Aim of the exercise: Word for word, restate the lines from the start of the data down to the line with "soluções apresentadas aqui, não", both included.

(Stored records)
##############################
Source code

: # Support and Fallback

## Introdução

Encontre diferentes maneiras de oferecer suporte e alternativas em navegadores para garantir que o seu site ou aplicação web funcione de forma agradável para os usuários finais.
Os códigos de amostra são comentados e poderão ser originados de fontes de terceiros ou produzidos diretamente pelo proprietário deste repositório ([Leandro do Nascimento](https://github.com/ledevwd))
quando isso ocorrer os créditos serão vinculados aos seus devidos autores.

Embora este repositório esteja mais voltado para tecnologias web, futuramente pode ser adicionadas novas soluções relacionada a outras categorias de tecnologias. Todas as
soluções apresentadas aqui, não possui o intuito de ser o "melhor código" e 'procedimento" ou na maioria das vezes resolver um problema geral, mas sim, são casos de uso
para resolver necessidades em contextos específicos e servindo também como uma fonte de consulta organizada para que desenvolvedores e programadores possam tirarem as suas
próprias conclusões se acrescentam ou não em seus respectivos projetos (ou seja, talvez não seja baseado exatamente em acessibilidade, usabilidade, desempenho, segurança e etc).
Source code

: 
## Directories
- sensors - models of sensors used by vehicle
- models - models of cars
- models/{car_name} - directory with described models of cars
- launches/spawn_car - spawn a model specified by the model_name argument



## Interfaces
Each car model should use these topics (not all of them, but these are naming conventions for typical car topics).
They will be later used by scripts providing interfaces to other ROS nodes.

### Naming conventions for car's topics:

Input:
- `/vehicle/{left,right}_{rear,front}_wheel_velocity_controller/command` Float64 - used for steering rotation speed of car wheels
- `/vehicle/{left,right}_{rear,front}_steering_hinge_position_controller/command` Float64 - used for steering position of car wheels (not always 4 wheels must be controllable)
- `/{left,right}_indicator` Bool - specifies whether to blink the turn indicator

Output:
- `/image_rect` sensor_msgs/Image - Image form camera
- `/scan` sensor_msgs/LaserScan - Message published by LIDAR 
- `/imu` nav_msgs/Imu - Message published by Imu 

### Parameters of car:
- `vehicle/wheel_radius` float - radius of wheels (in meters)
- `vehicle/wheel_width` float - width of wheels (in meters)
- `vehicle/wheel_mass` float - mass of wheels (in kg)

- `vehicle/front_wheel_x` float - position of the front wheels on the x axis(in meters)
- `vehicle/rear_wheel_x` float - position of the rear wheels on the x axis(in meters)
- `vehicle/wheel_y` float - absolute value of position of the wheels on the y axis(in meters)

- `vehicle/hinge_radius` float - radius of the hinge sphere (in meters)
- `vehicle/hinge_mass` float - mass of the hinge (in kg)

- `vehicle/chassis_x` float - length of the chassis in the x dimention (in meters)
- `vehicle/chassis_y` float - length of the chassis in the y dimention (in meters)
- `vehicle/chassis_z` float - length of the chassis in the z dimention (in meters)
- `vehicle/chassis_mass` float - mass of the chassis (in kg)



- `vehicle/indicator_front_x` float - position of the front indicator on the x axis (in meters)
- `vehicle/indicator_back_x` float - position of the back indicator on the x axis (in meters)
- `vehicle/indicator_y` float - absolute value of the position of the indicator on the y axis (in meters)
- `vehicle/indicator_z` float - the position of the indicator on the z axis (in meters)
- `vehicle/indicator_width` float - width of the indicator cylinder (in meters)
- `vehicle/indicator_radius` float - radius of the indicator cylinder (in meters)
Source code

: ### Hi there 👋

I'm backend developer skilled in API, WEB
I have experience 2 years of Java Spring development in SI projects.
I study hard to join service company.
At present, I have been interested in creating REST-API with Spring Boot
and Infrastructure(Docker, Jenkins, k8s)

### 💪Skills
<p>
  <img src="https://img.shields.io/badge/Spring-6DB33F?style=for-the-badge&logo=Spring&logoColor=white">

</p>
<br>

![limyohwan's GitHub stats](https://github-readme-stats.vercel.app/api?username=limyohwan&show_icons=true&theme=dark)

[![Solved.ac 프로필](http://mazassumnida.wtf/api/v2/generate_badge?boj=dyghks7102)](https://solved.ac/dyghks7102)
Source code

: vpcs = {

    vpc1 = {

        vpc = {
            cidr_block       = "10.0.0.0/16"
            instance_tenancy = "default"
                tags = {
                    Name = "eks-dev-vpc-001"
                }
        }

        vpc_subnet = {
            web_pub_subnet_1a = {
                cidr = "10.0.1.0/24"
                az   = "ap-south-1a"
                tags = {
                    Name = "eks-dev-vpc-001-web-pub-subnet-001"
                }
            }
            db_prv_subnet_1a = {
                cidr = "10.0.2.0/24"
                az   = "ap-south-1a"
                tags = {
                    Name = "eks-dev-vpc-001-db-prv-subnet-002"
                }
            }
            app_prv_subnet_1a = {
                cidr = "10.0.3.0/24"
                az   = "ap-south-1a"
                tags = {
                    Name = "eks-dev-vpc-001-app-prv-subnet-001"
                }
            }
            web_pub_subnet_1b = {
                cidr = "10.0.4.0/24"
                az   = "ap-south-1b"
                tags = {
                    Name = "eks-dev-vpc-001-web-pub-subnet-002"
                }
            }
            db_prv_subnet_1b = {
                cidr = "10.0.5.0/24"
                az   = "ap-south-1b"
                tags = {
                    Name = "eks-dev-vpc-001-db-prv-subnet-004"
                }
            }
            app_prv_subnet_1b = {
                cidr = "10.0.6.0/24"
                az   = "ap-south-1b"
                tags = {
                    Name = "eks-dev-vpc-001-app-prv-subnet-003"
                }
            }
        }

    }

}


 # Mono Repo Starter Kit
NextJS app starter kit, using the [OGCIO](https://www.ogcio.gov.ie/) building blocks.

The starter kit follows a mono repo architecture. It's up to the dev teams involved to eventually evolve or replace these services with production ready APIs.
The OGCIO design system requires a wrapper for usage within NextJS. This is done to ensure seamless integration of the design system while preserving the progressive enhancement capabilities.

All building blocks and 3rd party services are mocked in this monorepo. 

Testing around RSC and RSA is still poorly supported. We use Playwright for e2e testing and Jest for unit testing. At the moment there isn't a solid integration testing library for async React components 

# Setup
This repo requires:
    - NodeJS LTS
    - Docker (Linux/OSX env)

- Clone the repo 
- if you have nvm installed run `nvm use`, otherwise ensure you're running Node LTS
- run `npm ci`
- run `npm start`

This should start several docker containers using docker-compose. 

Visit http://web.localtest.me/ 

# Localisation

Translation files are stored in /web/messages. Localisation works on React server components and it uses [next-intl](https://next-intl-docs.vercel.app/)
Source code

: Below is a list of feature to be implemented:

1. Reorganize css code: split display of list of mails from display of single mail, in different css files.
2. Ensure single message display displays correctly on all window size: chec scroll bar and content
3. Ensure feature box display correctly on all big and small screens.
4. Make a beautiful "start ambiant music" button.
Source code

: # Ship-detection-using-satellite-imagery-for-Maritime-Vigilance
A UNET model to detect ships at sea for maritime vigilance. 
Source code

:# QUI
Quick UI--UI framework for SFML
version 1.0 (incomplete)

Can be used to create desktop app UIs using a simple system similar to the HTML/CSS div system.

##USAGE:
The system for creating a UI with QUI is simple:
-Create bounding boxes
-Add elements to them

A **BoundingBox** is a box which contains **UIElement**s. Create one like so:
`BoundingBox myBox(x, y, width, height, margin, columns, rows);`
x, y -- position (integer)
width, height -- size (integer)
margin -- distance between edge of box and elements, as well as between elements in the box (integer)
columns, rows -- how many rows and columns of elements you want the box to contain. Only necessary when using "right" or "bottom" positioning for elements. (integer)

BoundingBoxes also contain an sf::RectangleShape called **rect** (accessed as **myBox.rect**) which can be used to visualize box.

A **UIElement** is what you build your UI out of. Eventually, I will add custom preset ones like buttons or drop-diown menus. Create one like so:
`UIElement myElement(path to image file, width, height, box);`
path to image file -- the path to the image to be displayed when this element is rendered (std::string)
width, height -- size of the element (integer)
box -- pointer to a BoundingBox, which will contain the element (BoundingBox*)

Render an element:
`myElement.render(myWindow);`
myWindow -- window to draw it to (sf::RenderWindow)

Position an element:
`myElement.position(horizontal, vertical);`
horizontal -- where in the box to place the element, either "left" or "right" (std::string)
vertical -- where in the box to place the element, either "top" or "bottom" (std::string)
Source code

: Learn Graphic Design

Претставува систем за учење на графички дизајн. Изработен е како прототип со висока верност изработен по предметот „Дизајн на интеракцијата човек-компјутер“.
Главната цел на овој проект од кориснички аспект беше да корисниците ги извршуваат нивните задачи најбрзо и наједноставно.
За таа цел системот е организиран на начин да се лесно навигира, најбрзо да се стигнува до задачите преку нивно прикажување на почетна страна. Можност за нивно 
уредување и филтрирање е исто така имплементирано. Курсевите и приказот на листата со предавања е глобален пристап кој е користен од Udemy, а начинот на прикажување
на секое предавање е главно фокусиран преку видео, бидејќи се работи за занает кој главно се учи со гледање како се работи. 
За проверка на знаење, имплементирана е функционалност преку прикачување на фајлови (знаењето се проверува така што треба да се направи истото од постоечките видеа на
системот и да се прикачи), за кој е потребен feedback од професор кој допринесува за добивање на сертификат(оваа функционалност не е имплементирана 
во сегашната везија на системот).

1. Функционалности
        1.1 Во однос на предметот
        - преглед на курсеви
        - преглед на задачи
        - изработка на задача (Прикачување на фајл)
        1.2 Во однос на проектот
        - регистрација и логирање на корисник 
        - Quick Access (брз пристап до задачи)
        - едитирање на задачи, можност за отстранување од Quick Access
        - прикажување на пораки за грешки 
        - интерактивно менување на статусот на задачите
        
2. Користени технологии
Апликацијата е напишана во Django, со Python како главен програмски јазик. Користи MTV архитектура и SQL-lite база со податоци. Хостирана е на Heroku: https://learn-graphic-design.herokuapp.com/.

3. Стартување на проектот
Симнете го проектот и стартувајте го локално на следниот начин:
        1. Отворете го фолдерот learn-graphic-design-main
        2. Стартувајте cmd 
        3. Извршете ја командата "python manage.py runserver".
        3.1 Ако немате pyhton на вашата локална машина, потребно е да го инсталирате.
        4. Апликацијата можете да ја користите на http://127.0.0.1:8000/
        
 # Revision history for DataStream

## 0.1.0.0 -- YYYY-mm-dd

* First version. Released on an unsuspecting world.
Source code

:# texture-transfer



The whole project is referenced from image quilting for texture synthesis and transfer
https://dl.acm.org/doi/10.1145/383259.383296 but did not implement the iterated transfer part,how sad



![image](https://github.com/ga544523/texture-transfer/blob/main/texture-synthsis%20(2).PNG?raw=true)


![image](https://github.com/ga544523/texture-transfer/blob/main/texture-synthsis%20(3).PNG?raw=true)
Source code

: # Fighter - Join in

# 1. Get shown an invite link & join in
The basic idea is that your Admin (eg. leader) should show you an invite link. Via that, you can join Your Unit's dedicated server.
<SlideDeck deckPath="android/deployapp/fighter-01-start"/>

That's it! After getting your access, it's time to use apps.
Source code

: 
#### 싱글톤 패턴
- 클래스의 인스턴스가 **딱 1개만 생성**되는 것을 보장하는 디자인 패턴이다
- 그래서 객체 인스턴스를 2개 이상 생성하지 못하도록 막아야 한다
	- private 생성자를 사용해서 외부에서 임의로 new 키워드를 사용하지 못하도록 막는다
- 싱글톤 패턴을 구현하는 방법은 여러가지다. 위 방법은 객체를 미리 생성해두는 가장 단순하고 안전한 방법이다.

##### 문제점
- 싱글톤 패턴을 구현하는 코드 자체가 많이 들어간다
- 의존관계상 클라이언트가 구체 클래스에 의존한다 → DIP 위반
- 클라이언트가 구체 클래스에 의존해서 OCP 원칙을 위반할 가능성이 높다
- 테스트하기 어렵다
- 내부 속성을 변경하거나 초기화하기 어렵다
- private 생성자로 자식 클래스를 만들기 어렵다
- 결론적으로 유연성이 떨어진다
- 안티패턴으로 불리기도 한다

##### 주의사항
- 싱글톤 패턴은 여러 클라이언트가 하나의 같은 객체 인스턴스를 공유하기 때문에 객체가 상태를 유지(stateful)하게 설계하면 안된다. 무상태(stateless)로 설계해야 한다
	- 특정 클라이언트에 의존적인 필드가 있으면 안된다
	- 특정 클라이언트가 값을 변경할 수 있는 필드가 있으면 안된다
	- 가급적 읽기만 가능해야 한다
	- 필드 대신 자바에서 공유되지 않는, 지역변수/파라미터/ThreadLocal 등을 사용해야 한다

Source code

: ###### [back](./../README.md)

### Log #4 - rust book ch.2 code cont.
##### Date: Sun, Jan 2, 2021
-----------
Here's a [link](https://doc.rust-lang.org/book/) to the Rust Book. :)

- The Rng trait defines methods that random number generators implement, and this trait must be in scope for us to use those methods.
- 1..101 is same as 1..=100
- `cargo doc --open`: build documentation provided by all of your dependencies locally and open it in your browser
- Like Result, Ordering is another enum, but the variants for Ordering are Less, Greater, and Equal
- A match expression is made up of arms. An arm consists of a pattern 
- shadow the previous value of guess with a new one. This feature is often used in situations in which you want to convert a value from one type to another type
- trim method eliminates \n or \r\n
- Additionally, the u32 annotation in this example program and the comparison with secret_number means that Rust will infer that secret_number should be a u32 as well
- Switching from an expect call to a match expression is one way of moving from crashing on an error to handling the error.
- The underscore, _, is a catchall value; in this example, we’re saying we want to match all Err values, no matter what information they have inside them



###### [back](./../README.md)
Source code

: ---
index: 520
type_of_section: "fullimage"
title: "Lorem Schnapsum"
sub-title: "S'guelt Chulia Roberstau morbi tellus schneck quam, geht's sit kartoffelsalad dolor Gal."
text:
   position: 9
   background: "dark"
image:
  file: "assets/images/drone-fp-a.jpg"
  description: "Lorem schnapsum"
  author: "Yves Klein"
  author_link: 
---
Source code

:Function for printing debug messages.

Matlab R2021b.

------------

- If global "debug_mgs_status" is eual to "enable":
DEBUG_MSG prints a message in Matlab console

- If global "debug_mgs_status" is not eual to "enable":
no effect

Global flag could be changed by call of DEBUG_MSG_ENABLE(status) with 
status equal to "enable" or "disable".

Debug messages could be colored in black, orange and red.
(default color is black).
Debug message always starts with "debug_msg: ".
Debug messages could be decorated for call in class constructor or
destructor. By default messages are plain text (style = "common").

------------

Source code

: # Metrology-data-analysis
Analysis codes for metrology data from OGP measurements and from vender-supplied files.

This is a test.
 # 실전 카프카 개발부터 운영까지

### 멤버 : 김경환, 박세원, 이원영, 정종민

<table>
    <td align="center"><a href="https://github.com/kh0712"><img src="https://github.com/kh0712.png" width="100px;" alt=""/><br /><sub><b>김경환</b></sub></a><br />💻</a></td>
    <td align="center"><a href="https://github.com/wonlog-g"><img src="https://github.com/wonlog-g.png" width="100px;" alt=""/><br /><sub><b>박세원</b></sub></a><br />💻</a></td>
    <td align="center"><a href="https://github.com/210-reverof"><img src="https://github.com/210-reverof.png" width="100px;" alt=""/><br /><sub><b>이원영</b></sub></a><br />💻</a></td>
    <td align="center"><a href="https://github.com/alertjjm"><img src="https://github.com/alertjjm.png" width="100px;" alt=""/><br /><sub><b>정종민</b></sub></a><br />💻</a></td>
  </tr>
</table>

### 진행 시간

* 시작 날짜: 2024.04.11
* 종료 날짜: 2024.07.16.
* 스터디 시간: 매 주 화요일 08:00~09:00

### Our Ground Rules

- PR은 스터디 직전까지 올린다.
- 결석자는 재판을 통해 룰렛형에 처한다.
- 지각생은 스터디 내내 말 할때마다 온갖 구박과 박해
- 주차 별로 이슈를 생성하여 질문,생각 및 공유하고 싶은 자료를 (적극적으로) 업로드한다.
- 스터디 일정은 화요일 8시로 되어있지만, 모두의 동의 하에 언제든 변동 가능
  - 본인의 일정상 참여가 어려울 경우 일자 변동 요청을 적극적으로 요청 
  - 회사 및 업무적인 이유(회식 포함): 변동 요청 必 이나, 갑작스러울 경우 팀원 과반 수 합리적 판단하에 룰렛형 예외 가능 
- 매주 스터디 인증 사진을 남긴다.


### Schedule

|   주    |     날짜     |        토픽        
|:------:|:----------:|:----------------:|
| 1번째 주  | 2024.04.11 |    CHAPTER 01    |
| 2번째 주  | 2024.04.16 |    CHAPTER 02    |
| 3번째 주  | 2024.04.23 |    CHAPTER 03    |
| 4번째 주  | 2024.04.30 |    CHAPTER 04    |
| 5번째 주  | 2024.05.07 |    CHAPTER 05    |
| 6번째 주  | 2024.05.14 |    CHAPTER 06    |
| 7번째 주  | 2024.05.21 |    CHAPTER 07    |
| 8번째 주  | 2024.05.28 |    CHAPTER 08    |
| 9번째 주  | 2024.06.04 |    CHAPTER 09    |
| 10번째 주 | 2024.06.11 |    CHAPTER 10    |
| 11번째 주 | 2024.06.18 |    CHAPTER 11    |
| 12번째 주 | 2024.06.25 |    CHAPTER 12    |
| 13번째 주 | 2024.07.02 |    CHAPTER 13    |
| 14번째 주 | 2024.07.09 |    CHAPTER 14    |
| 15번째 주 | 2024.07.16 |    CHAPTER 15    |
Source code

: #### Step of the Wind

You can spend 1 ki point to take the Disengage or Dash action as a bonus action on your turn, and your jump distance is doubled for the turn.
##############################
Answer box:
Source code

: # Support and Fallback

## Introdução

Encontre diferentes maneiras de oferecer suporte e alternativas em navegadores para garantir que o seu site ou aplicação web funcione de forma agradável para os usuários finais.
Os códigos de amostra são comentados e poderão ser originados de fontes de terceiros ou produzidos diretamente pelo proprietário deste repositório ([Leandro do Nascimento](https://github.com/ledevwd))
quando isso ocorrer os créditos serão vinculados aos seus devidos autores.

Embora este repositório esteja mais voltado para tecnologias web, futuramente pode ser adicionadas novas soluções relacionada a outras categorias de tecnologias. Todas as
soluções apresentadas aqui, não possui o intuito de ser o "melhor código" e 'procedimento" ou na maioria das vezes resolver um problema geral, mas sim, são casos de uso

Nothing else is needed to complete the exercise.